The markets are a pricing mechanism that tries to reflect in real time all known information available to the public. This is why the market is seen as a leading indicator or a good real time sentiment gauge of underlying fundamentals of the economy or business. 

It is also why the worst thing for the market is not war or geopolitics or even a recession, but the uncertainty that creates volatility. With every news about impending war and rising geopolitical risks, the market is uncertain about the future outlook. It is another form of risk so a rising period of uncertainty is a form of rising risk. 

Normally, if that level of uncertainty rises due to war or an increased tension in geopolitics, it can lead to investors moving their money to traditionally safer assets such as gold and precious commodities or safer currencies or bonds. However, some of these traditional safe havens don’t look as safe as they used to. 

US government bonds, once heralded as the place to be whenever there was conflict or crisis as a “risk free” asset, have fallen from grace. The ongoing fiscal situation with falling credit ratings, rise in supply of issuances, high cost of servicing that debt have all led to a sense that the US treasuries is not the safe place most people thought it would be. 

Currencies such as the Japanese Yen to the Swiss Franc seem to have problems of their own. Commodities also struggle with the weaker than expected global demand especially from traditionally heavy consuming economies such as China, where growth and demand remain anemic. 

However, despite the lack of good alternatives the markets go through cycles and what seems to be a new reality can also suddenly change. We have just had the fastest pace of interest rate hikes in many decades. Despite all of the above concerns, because the market is an efficient pricing mechanism, we are likely to have priced in all these knowns in the current market valuations. What will drive interest rates and fixed income markets is likely to be things that we do not yet know. From what we do know, other things being equal, yields are closer to the peak than ever before. As a result, bonds are giving investors enough yields now to be compensated for taking the additional risk of investing in the fixed income market, whether it is treasuries or credit, regardless of where interest rates are headed. If growth slows then the likelihood of rate cuts next year as currently predicted by both the markets and the Fed is likely to give a boost to fixed income returns. 

The stock market normally prices in risks pretty quickly and then focuses back on the economic and business fundamentals of growth and earnings – the fundamentals of the markets – rather than the vagaries of geopolitical winds.
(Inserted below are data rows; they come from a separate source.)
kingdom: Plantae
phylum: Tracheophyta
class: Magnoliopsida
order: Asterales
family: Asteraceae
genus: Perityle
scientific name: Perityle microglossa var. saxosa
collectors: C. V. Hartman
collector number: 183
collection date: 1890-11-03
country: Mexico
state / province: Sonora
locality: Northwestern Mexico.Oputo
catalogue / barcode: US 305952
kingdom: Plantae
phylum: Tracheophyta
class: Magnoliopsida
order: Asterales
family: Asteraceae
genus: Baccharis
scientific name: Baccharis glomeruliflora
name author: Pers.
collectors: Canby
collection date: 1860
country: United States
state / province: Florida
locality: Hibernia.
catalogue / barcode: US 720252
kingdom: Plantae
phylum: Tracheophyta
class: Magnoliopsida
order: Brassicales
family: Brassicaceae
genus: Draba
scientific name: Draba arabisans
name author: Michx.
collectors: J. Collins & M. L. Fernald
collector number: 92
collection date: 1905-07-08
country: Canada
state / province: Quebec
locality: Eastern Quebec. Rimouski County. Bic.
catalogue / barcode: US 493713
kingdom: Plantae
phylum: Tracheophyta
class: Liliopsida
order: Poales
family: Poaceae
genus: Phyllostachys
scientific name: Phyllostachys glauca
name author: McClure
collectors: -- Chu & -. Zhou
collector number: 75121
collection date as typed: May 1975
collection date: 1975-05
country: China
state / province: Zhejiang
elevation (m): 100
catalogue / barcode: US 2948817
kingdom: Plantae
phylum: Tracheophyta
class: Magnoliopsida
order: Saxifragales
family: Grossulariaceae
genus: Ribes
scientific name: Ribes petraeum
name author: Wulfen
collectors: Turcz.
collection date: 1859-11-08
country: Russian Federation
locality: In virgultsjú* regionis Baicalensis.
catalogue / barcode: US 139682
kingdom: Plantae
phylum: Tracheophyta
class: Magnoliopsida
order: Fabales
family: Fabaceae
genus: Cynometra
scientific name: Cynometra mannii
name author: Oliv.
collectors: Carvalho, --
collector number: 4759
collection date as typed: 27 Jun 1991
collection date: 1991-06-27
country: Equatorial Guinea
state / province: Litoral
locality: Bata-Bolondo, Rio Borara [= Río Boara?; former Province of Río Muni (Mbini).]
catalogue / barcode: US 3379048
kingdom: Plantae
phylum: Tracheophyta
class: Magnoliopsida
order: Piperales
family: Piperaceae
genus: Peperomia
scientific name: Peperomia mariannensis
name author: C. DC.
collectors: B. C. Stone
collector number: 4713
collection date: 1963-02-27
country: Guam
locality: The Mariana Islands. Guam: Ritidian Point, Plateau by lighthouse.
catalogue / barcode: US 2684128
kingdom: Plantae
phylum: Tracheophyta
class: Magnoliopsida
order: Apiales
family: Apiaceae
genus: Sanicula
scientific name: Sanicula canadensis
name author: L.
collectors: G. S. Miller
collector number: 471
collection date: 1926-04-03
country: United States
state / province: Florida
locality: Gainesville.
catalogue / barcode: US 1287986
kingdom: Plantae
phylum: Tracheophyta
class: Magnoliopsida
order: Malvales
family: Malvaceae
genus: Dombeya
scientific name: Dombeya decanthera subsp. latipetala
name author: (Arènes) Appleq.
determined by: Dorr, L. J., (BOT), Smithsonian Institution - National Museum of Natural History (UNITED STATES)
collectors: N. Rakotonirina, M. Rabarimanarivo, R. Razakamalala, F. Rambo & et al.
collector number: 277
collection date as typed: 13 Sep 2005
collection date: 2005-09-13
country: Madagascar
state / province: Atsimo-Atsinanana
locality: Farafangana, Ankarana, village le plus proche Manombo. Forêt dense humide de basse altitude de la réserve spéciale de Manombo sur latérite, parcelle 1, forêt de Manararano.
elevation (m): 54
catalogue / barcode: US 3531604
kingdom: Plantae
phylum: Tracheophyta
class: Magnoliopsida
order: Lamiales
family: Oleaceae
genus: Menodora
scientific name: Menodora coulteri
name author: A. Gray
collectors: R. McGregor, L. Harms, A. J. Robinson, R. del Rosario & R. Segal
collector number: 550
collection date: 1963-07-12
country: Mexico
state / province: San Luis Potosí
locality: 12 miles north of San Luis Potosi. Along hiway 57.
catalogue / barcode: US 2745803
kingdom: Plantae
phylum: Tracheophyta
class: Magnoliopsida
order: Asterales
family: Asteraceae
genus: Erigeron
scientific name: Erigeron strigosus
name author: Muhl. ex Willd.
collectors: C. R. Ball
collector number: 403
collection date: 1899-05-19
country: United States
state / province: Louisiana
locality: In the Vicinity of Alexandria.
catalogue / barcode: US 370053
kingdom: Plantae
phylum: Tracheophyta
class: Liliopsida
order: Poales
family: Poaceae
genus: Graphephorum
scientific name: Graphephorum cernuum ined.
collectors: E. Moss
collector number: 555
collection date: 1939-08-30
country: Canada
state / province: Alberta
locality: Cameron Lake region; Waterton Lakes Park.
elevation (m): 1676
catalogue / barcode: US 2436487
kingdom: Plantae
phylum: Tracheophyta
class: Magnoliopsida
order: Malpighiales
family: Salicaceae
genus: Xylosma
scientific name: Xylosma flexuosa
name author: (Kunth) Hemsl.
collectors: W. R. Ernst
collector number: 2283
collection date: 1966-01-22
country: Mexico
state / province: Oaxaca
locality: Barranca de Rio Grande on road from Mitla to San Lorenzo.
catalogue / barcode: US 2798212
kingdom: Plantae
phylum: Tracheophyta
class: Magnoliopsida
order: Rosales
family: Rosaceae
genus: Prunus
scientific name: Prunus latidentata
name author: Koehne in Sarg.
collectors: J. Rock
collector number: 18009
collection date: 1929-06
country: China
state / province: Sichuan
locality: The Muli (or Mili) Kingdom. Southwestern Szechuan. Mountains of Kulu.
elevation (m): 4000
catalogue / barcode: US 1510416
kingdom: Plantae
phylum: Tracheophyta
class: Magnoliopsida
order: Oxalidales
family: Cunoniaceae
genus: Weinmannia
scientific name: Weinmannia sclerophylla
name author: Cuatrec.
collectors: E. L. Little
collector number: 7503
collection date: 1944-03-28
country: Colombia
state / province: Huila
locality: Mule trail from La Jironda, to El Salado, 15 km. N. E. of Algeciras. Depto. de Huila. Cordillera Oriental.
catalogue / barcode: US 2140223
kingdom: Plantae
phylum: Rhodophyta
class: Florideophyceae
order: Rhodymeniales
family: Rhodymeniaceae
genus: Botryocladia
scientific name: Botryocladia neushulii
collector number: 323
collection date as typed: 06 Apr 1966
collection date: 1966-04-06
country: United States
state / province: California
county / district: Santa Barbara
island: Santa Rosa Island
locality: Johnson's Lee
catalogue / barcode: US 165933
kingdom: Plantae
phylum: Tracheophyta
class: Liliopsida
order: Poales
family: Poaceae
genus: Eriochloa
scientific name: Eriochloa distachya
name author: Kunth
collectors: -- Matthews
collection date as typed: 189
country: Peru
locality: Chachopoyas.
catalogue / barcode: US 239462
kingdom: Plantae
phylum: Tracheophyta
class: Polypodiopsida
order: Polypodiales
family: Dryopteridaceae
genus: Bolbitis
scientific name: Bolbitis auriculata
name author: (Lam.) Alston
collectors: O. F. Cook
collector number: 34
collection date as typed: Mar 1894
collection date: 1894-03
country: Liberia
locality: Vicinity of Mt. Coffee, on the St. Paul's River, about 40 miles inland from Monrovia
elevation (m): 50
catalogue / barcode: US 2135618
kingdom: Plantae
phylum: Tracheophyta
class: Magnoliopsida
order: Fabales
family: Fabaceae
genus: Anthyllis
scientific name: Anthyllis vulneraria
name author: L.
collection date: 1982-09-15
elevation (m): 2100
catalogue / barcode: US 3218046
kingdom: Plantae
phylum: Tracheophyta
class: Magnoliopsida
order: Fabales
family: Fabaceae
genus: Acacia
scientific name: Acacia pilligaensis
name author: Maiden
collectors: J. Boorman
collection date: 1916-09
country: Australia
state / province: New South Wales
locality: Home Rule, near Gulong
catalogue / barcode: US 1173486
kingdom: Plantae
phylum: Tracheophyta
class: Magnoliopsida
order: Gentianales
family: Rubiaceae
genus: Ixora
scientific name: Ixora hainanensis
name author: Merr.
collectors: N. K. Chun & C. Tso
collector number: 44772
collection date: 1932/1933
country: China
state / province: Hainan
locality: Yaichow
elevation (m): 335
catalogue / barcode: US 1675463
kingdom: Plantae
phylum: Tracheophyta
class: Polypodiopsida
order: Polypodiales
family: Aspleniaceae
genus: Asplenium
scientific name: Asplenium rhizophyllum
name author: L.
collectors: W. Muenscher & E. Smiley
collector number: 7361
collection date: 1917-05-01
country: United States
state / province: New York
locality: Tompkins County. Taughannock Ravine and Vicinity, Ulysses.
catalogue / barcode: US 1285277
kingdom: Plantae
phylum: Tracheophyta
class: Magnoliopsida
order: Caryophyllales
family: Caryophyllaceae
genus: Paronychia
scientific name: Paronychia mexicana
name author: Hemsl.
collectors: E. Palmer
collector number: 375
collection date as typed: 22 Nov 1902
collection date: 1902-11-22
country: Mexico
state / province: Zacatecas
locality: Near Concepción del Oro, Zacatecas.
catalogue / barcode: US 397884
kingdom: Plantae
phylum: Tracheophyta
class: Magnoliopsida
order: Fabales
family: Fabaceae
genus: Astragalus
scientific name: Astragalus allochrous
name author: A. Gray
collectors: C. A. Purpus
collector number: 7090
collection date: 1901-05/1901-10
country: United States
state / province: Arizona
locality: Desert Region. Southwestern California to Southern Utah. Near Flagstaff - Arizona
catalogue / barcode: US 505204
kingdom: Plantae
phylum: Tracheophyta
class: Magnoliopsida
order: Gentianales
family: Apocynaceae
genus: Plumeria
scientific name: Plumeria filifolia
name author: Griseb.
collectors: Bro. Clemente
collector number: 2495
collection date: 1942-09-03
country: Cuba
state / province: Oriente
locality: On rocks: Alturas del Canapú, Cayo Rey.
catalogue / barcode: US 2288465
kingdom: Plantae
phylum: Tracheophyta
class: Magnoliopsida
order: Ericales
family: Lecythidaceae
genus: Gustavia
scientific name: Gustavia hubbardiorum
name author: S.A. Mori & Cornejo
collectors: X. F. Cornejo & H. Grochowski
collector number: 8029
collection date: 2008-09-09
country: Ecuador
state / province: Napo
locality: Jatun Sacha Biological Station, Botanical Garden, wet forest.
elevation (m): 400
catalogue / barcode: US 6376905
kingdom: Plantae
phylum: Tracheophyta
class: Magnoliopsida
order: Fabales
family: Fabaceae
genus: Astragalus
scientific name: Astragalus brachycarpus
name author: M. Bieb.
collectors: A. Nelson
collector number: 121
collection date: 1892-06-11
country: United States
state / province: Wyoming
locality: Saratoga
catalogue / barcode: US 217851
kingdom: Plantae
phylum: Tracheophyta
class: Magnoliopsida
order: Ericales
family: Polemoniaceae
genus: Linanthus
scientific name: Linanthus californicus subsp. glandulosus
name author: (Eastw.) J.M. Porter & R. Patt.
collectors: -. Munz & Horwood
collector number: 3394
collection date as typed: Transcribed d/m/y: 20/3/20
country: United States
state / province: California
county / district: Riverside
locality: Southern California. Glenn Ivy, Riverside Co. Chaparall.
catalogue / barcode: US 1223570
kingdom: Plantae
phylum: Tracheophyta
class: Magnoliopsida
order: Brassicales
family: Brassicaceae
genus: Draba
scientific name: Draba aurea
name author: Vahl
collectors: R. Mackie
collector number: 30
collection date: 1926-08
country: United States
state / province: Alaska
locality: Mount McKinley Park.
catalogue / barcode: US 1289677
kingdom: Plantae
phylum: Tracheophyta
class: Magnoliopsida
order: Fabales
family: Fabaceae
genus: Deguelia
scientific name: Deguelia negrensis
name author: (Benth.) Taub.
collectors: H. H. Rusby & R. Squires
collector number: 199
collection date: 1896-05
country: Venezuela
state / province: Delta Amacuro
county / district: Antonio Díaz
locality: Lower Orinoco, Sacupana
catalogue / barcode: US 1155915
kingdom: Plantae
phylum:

Of course, in the current Middle east conflict, the uncertainty lies in whether there will be an escalation into a broader regional war that may have a longer lasting impact especially on oil and other commodities, which in turn, like the Ukraine war did, will have impact on the trend in inflation and therefore interest rate policy. These second order effects are what will be priced in over the next few weeks. Once it is priced in, then the market will reassess and move forward as it has always done. 

What history teaches us is that equity markets do not suffer as we would expect during wars and conflict. In fact, it has a decent return in that environment as long as the war does not land on its own soil. While a higher for longer interest rate environment is not good for markets, any significant rise in tensions or conflict is likely to lead to a policy response tilted towards an easing monetary and positive fiscal response initially and that is not a bad thing for markets, especially with less safe haven investments available to investors. The return of the fixed income market will be accelerated if things get worse - whether that is the economy or geopolitics.  

Samuel Rhee is Co-founder and Chief Investment Officer at Endowus, an independent wealth platform advising over S$6 billion in client assets across public, private markets and pension - CPF and SRS. He is formerly the CEO & CIO of Morgan Stanley Investment Management in Asia.